# PROBLEM REQUIREMENTS:
Where a line of the records holds the string "down", copy that line.

# RECORDS FOR THE TASK:
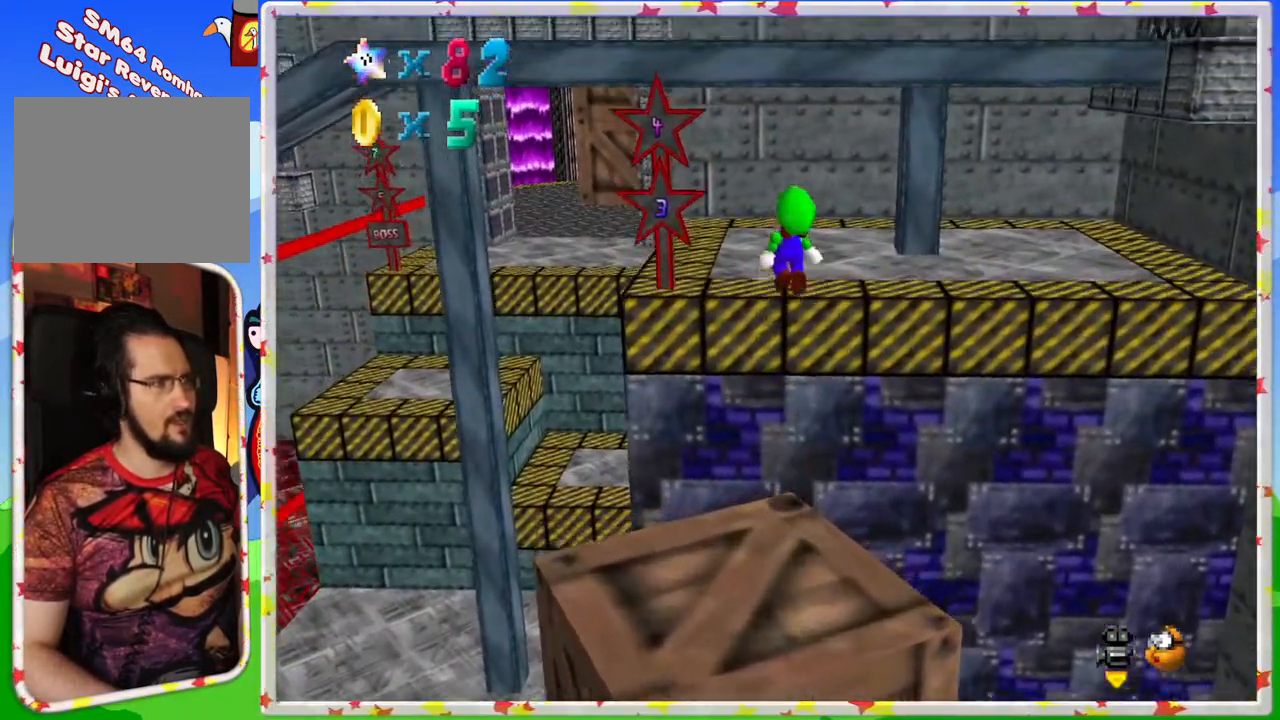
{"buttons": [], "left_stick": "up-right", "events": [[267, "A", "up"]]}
---
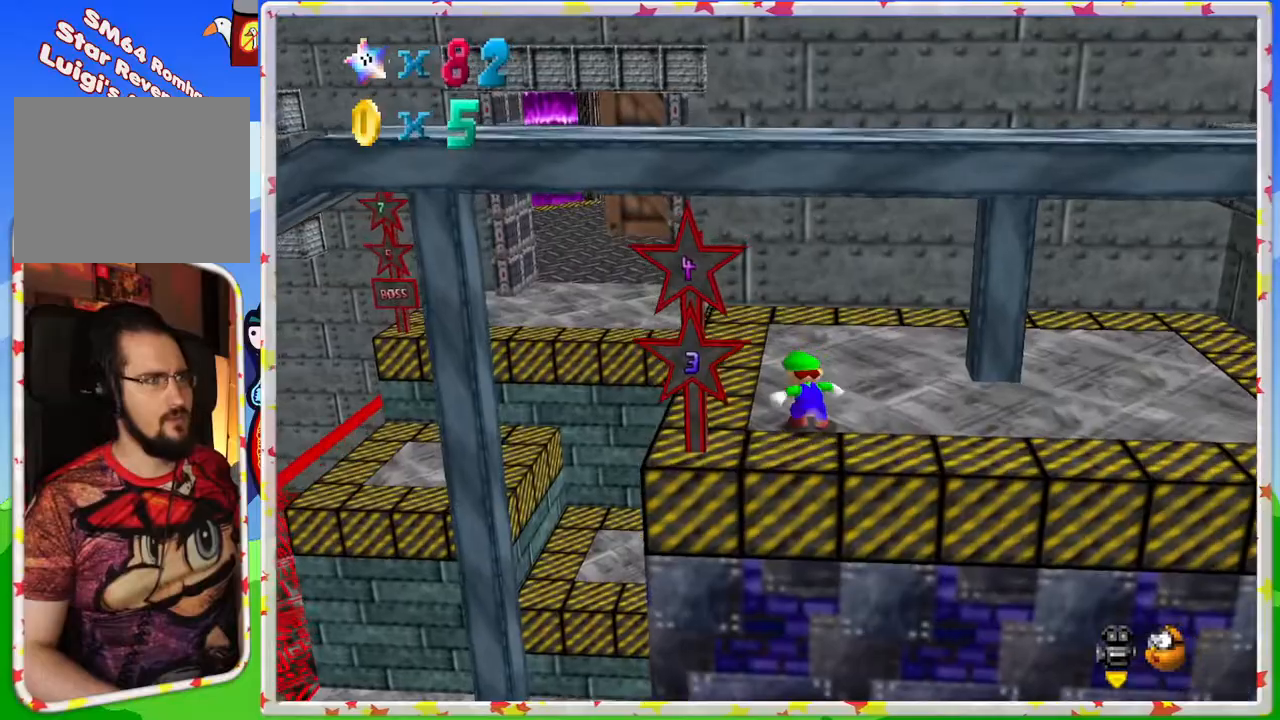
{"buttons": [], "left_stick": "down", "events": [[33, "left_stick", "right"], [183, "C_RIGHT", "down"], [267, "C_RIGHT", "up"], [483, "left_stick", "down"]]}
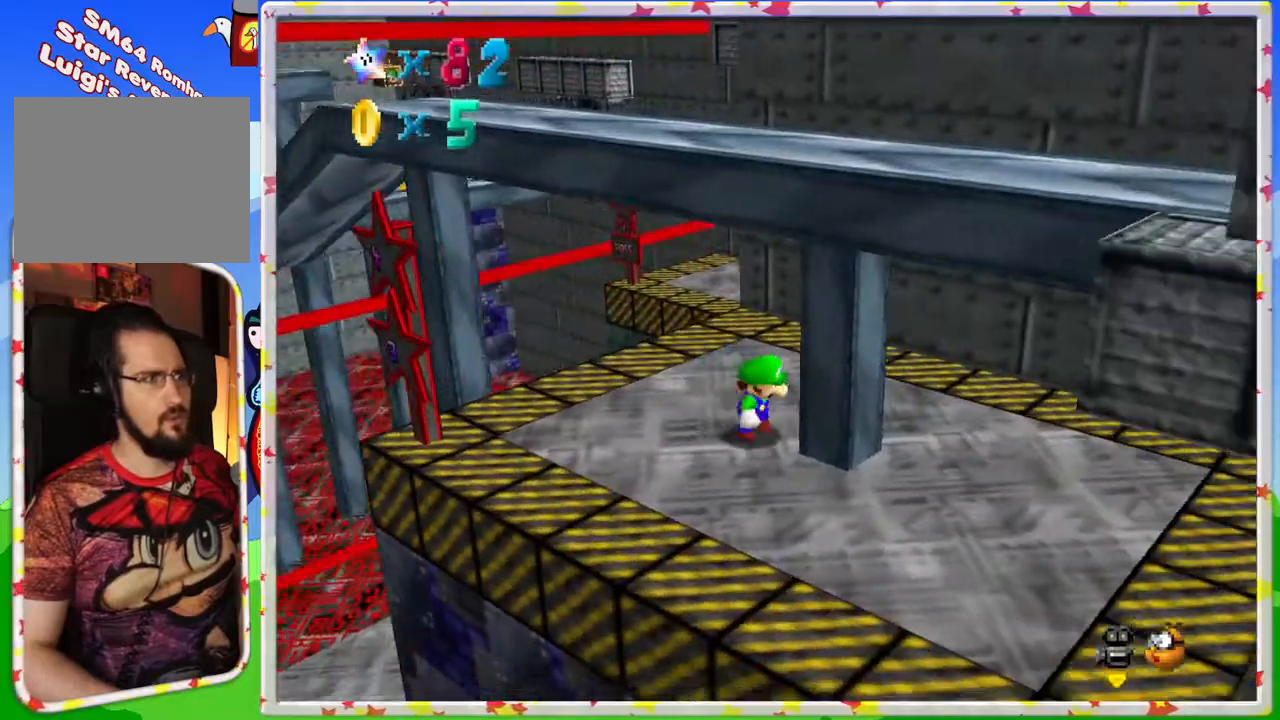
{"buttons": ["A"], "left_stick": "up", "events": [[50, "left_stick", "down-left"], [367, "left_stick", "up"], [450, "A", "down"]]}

# TASK OUTPUT:
{"buttons": [], "left_stick": "down", "events": [[33, "left_stick", "right"], [183, "C_RIGHT", "down"], [267, "C_RIGHT", "up"], [483, "left_stick", "down"]]}
{"buttons": ["A"], "left_stick": "up", "events": [[50, "left_stick", "down-left"], [367, "left_stick", "up"], [450, "A", "down"]]}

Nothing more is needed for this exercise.